# Katnapper meets 'Lectric!



## Katnapper (May 12, 2009)

Dave lives 2 hours north of me, and came down Sunday to my house!  We exchanged some mantids and visited for about 4 hours. It was great!! He got to meet my husband and son, and my husband put him to work while he was here, helping move some furniture, and a new T.V. and entertainment center we'd just bought, lol!   

For being a member of an international and world-wide, though fairly small and specific, online community... I consider myself very fortunate to have such a wonderful fellow member so close. I very much enjoyed our visit, and I'm planning on making the trip up to his neck of the woods to visit him next time!  

Hubby took this pic of us to share with you all....


----------



## hibiscusmile (May 12, 2009)

Thats wonderful! Good for u both!


----------



## kamakiri (May 13, 2009)

That's nice to hear!

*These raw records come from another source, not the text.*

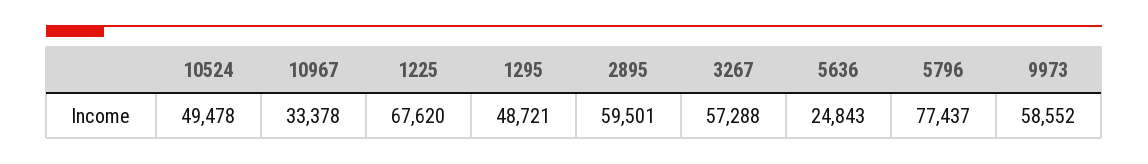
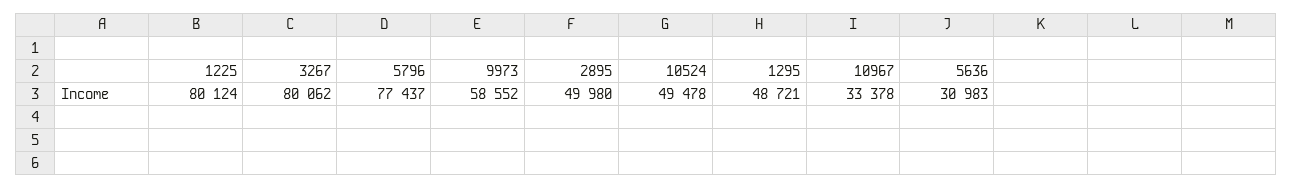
  {
    "10524": 49478,
    "10967": 33378,
-   "1225": 67620,
+   "1225": 80124,
    "1295": 48721,
-   "2895": 59501,
+   "2895": 49980,
-   "3267": 57288,
+   "3267": 80062,
-   "5636": 24843,
+   "5636": 30983,
    "5796": 77437,
    "9973": 58552
  }

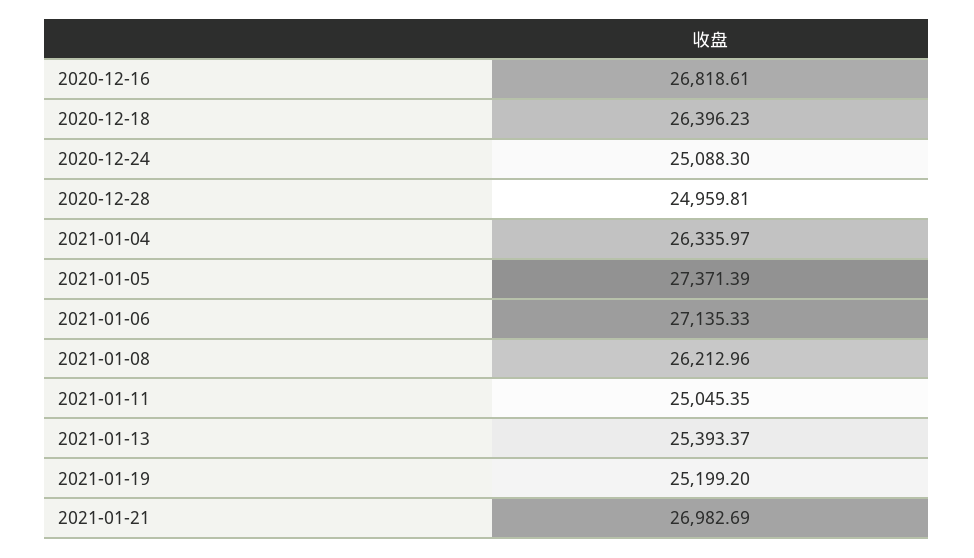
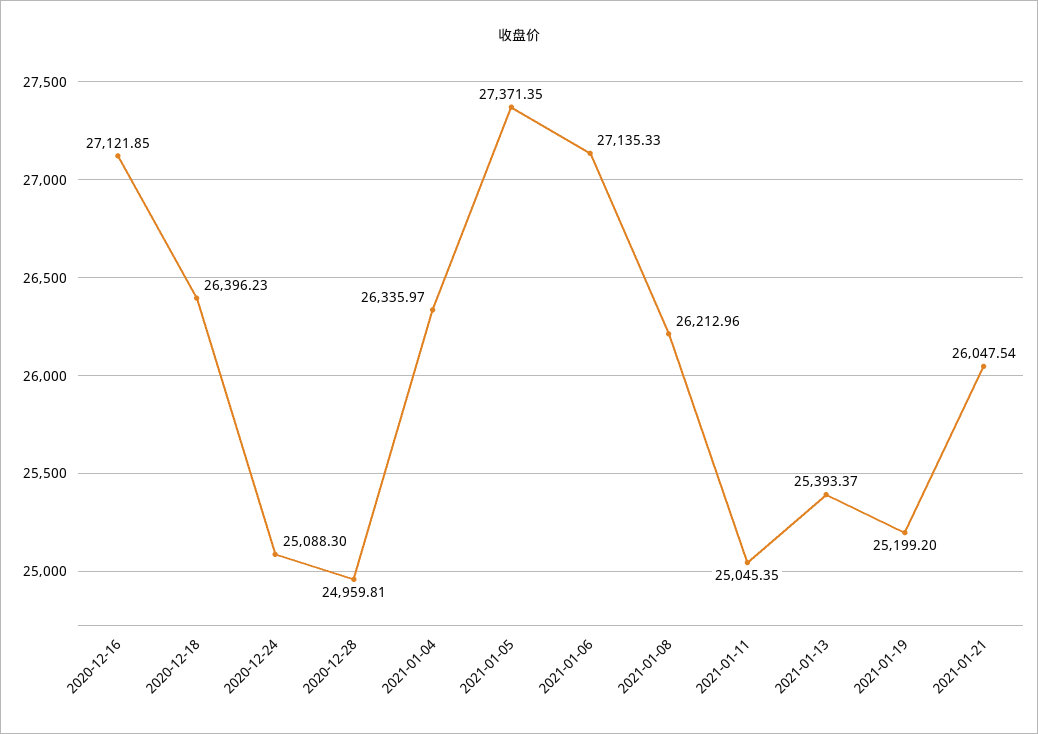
  {
-   "2020-12-16": 26818.61,
+   "2020-12-16": 27121.85,
    "2020-12-18": 26396.23,
    "2020-12-24": 25088.3,
    "2020-12-28": 24959.81,
    "2021-01-04": 26335.97,
-   "2021-01-05": 27371.39,
+   "2021-01-05": 27371.35,
    "2021-01-06": 27135.33,
    "2021-01-08": 26212.96,
    "2021-01-11": 25045.35,
    "2021-01-13": 25393.37,
    "2021-01-19": 25199.2,
-   "2021-01-21": 26982.69
+   "2021-01-21": 26047.54
  }

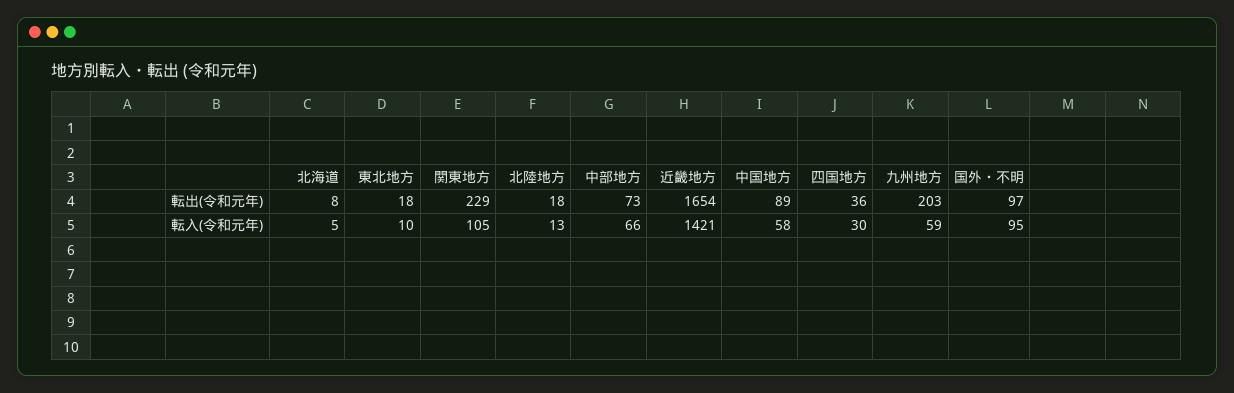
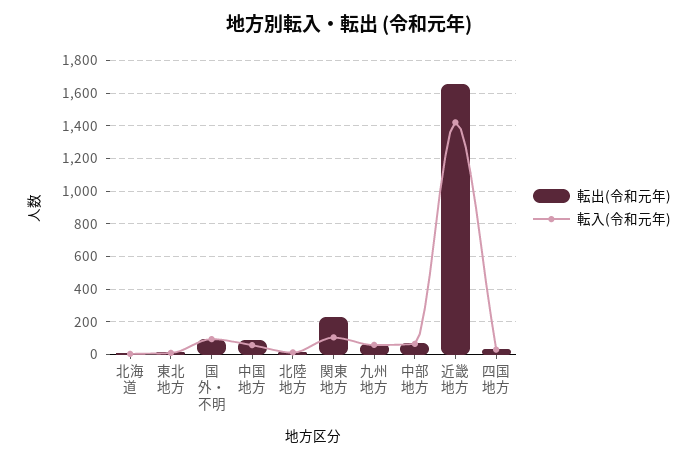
  {
    "転出(令和元年)": {
      "北海道": 8,
      "東北地方": 18,
      "関東地方": 229,
      "北陸地方": 18,
      "中部地方": 73,
      "近畿地方": 1654,
      "中国地方": 89,
      "四国地方": 36,
-     "九州地方": 203,
+     "九州地方": 50,
      "国外・不明": 97
    },
    "転入(令和元年)": {
      "北海道": 5,
      "東北地方": 10,
      "関東地方": 105,
      "北陸地方": 13,
      "中部地方": 66,
      "近畿地方": 1421,
      "中国地方": 58,
      "四国地方": 30,
      "九州地方": 59,
      "国外・不明": 95
    }
  }

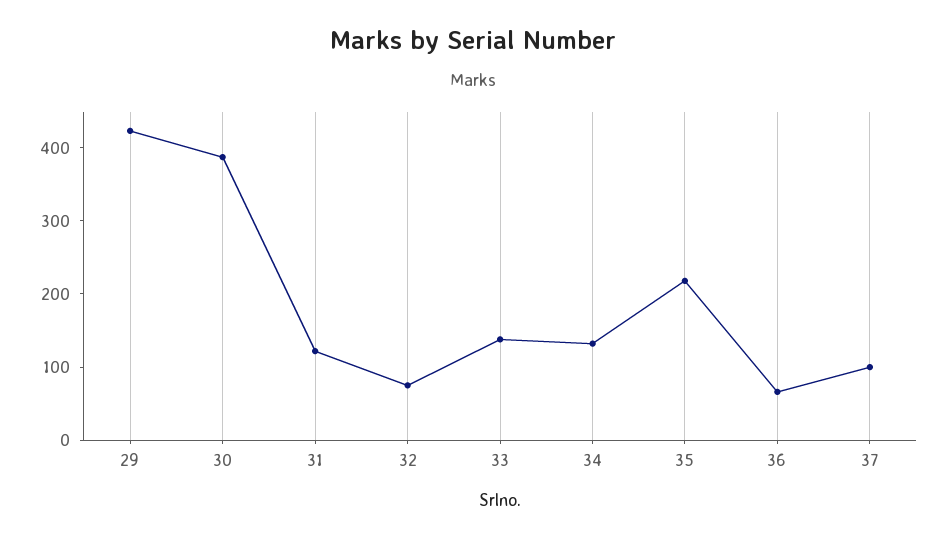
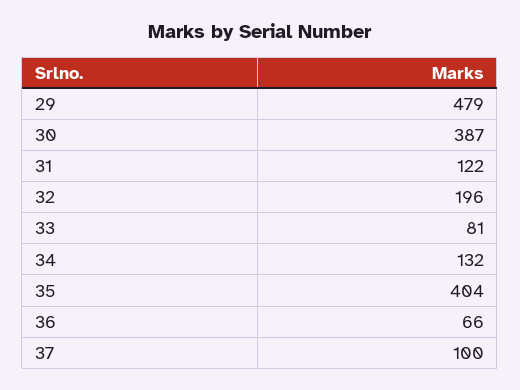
  {
-   "29": 420,
+   "29": 479,
    "30": 387,
    "31": 122,
-   "32": 80,
+   "32": 196,
-   "33": 140,
+   "33": 81,
    "34": 132,
-   "35": 220,
+   "35": 404,
    "36": 66,
    "37": 100
  }

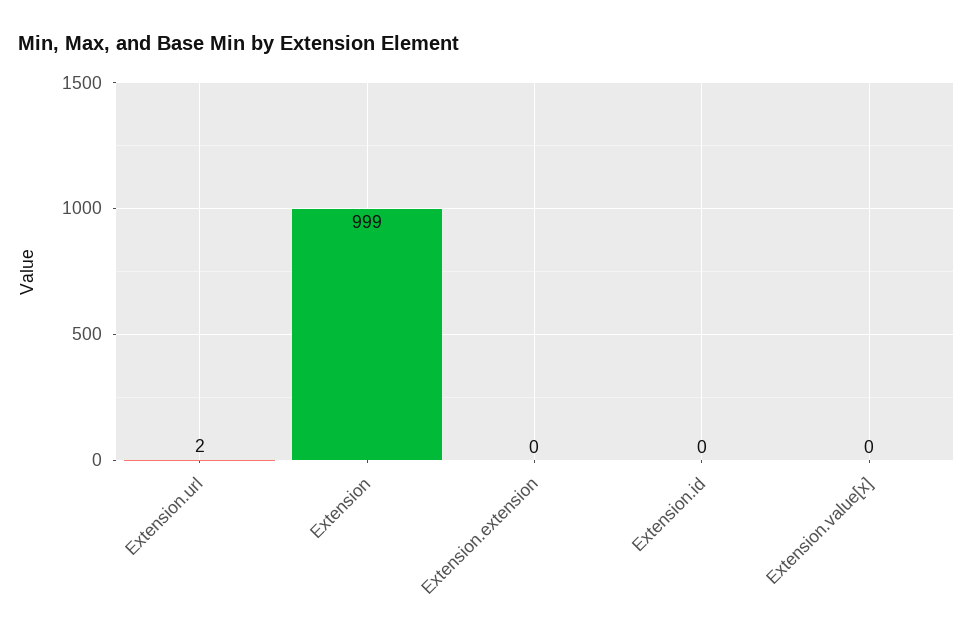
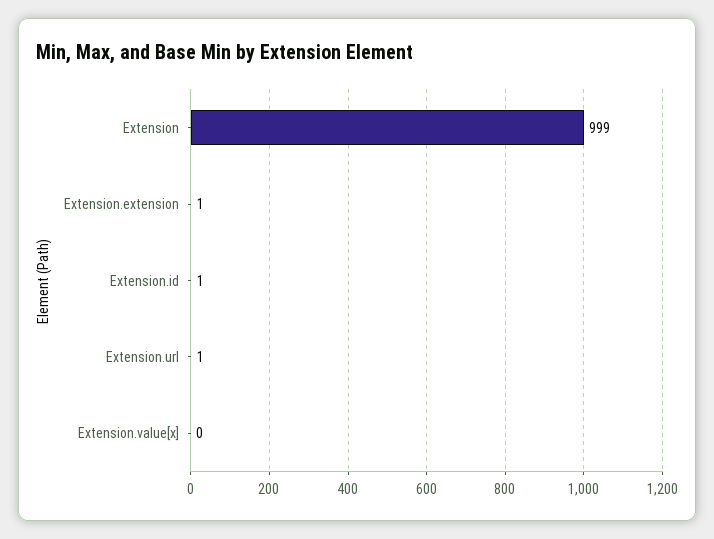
  {
-   "Extension.url": 2,
+   "Extension.url": 1,
    "Extension": 999,
-   "Extension.extension": 0,
+   "Extension.extension": 1,
-   "Extension.id": 0,
+   "Extension.id": 1,
    "Extension.value[x]": 0
  }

I've been lucky enough to meet a couple of my Cali neighbors from the forum.


----------



## [email protected] (May 13, 2009)

That's cool, I think that I'm alown in Colo well I don't know :blink: , but I am geting friends into mantids so maybe not all alown  

Danny


----------



## Rick (May 13, 2009)

That's nice. I had two members close to me. One, Perry (padkison) died last year unexpectedly. The other is ABbuggin.


----------



## Giosan (May 13, 2009)

How great! If i ever decide to see US, i'll visit you  

I have Idolomantis live pretty close  Right Idolo?


----------



## idolomantis (May 13, 2009)

Giosan said:


> How great! If i ever decide to see US, i'll visit you  I have Idolomantis live pretty close  Right Idolo?


uhu, i could be at their house in 20 minutes, but then again holland is very small


----------



## revmdn (May 13, 2009)

I think it's great that you put him to work. Good for you.


----------



## Rick (May 13, 2009)

revmdn said:


> I think it's great that you put him to work. Good for you.


Yeah me too. Looks like some physical labor would be good for him. :lol:


----------



## PhilinYuma (May 13, 2009)

We haven't heard from you, yet, 'Lectric! Still unpacking all those mantids?

Katt. That night be the answer to yr shipping issues! Just pack those babies in a picnic styro and drive them right down to your customers. I'd give you a cuppa and a scone, any day!


----------



## The_Asa (May 18, 2009)

Cool, where are my members from VA?


----------